「あん?俺は長政さえ手に入ればいいんだよ!それともなにか、アキナ・・・気になる奴でもいるのか?」
「うん♪凛道蓮をおもちゃにしたいから、凛道蓮が欲しーい♪」
「え!?僕!?」
「テメーアキナ!?」
「凛を欲しがるとは、ついに本性を現しやがったな!?」
驚く私と、真っ先に怒る瑞希お兄ちゃんとカンナさん。
そんな私達に、妖艶な笑みを浮かべながら九条アキナは言う。
「何怒ってるの?トロフィーには、賞状のおまけがつきものじゃない?」
クスクス笑いながら言う姿にゾッとする。
(そういう目的で、催馬楽メテオに近づいたの!?)
そうだとしたら、タチが悪い。
催馬楽メテオが聞き流してくれればよかったのだけど、世の中そううまくはいかなかった。

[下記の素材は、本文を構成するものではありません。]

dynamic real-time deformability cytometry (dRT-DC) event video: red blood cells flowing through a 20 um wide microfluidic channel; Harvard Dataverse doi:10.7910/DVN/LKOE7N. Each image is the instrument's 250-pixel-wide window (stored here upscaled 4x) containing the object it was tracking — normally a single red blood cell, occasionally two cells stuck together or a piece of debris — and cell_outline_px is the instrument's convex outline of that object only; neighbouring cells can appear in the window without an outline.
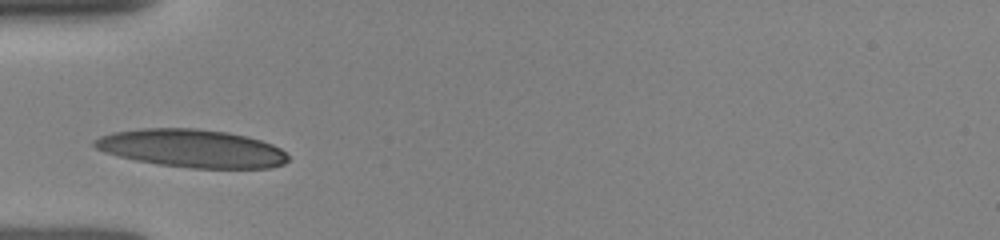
{"species": "human", "species_latin": "Homo sapiens", "temperature_condition": "room temperature", "stored_images_in_passage": 27, "camera_frame_rate_fps": 3000, "um_per_image_px": 0.085, "donor": {"sex": "female"}, "frame": {"image": 1, "passage_image": 1, "time_ms": 0.0, "image_size_px": [1000, 240], "cell_outline_px": [[288, 160], [284, 164], [272, 168], [192, 168], [160, 164], [136, 160], [104, 152], [96, 148], [92, 144], [92, 140], [100, 136], [112, 132], [140, 128], [196, 128], [228, 132], [248, 136], [272, 144], [280, 148], [288, 156]], "centroid_in_image_um": [16.3, 12.6], "position_along_channel_um": 68.7, "area_um2": 43.0}}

「わかったぜ、アキナ!!幡随院長政のおまけとして、凛道蓮もゲットしてやる!!」
「ええ!?」
「「「「「「「「「「「「「「なにぃ!!?」」」」」」」」」」」」」」
「「「なんですって!?」」」
まさかの同意に、がっくりする私と殺気立つ新旧龍星軍メンバーと凛道ガールの皆さん。
「九条アキナ!このアバズレ、そこまであたしらの凛に執着を―――――!」
「あら、凛道蓮に執着してるのはあなたの方でしょう~龍星軍の親衛隊長にして、凛道ガール1号の高千穂カンナちゃーん?凛道蓮を手に入れたら、アキナボーイにしちゃおうかなぁ~?」
「ふざけろクソアマ!ぜってぇ凛は渡さねぇ!!」
「無理無理♪メテオは強いから♪せいぜい、指くわえて見てなさい!」
「調子に乗ってられるのも今のうちだ!本気の大河見てしょんべんちびってろ!!」
「やだ、表現が下品!流石龍星軍ね♪」
「オメーの初カレの方が恥ずかしいよ!!」
「ちょ!?カンナさんそれは!!」
(九条アキナさんの初カレって、二代目龍星軍総長だったりしないよね!?)
とっさに瑞希お兄ちゃんを見れば、うつむきながらスイングアイをした。
(そうなの!?)
それで察してしまうと同時に、場の空気が変わるのを感じ取る私。
「・・・・・へえー言うじゃない。」
「なんだよ、図星かぁ~?」
「あんた、高千穂カンナって言うんだっけ?男の中ででかい顔してるみたいだけど、単なる公衆便所じゃねぇーの?」
「はあ?自己紹介かよ、バナナバンク?ヤリマンの上に、笑いまで取ろうってのかぁ~?」
「あんだコラ?」
「んだコラ?」
「お、おい、アキナちゃん?」
「あ、あの、カンナさん・・・?」
「メテオ!!」
「凛!!」
2人の女性は、お互いをにらみあった状態のまま叫ぶ。
「「絶対、こんな女の男に負けるなよ!!?」」
「「は、はい!!」」
あまりの気迫に思わず、催馬楽メテオと声をそろえて返事するしかないのだった。